Ce n’est pas la première fois qu’on tente d’inculquer à une machine la personnalité d’un humain. Si des programmes comme Siri ou Cortana se veulent les plus neutres possible, d’autres, plus ou moins sophistiqués, sont au contraire conçus pour affirmer une personnalité très forte. Depuis les années 1990, un chatbot imite par exemple John Lennon tandis qu’un autre, créé en décembre dernier, se prend pour Donald Trump. Tous deux se basent sur les citations de leur modèle.

« Qu’est-ce qui fait que vous êtes vous ? », soulève Eugenia Kuyda, cofondatrice de Luka, dans un texte publié dimanche 24 avril. « Qu’est-ce qui fait que vos amis savent immédiatement que c’est bien vous qui leur envoyez un texto, et pas quelqu’un d’autre ? Ce n’est pas seulement les choses que vous dites - c’est le choix des mots, la longueur des phrases, le fait que vous envoyez une série de petits textos ou un unique long message. »

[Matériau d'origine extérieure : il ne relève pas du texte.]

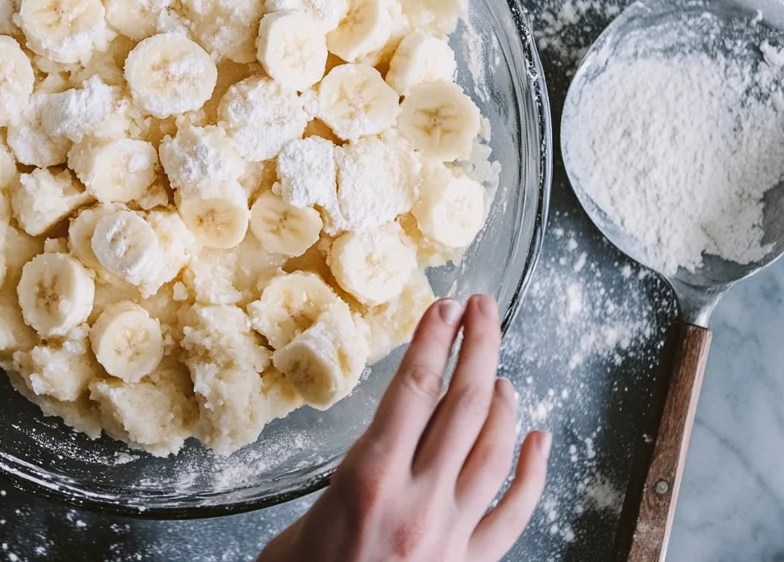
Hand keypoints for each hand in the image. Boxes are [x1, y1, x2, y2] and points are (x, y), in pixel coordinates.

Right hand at [260, 295, 549, 561]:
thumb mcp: (301, 526)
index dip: (433, 339)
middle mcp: (419, 500)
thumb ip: (346, 483)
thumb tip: (371, 458)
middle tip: (483, 308)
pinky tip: (539, 439)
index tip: (445, 305)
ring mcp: (452, 535)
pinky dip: (533, 471)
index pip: (413, 389)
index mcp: (369, 480)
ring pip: (494, 450)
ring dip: (503, 399)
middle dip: (478, 347)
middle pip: (464, 406)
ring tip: (499, 366)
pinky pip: (514, 512)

Elle précise toutefois que ces trois personnages ont été « plus difficiles à reproduire que d’autres célébrités ». Et ce en raison d’une base de données assez faible : deux saisons seulement, soit 18 épisodes de moins de 30 minutes. « Pensez à ceux qui tweetent, parlent et écrivent chaque jour - leurs intelligences artificielles seront beaucoup plus puissantes », assure Eugenia Kuyda.

Un bot après la mort

Internet représente en effet une base de données d’une ampleur inédite pour les développeurs de ce type de programmes, à leurs risques et périls. Microsoft s’est ainsi mis en difficulté en lançant, le mois dernier sur Twitter, un chatbot imitant une adolescente capable d’apprendre de ses échanges avec les internautes. Pour le meilleur… Et pour le pire, puisque le programme, nommé Tay, a publié des messages racistes et négationnistes, et affirmé à ses dizaines de milliers d’abonnés qu’elle fumait « de la weed devant la police ». S’inspirer des personnalités multiples des internautes n’a donc rien donné de bon : elle a depuis été mise au repos par Microsoft.

Ce qui n’a pas empêché l’entreprise de lancer quelques jours plus tard en grande pompe un outil permettant de faciliter la création de chatbots, suivie de près par Facebook, qui a annoncé un service du même type. Malgré leurs multiples imperfections, les chatbots ont donc le vent en poupe, et s’ils se limitent généralement à des services très concrets et restreints - donner la météo ou commander une pizza - certains développeurs rêvent d’en faire des répliques exactes de nos personnalités… Jusqu’à nous rendre immortels. C’est en tout cas le fantasme de la start-up américaine Eternime. « Et si vous pouviez vivre éternellement en tant qu’avatar numérique ? », peut-on lire sur son site, « Et les personnes du futur pourront interagir avec vos souvenirs, vos histoires et vos idées, presque comme si elles étaient en train de vous parler ». Objectif : créer une intelligence artificielle à votre image, conçue à partir de vos données et de vos textes, pour vous permettre de converser après votre mort avec vos descendants. Le spiritisme a du souci à se faire.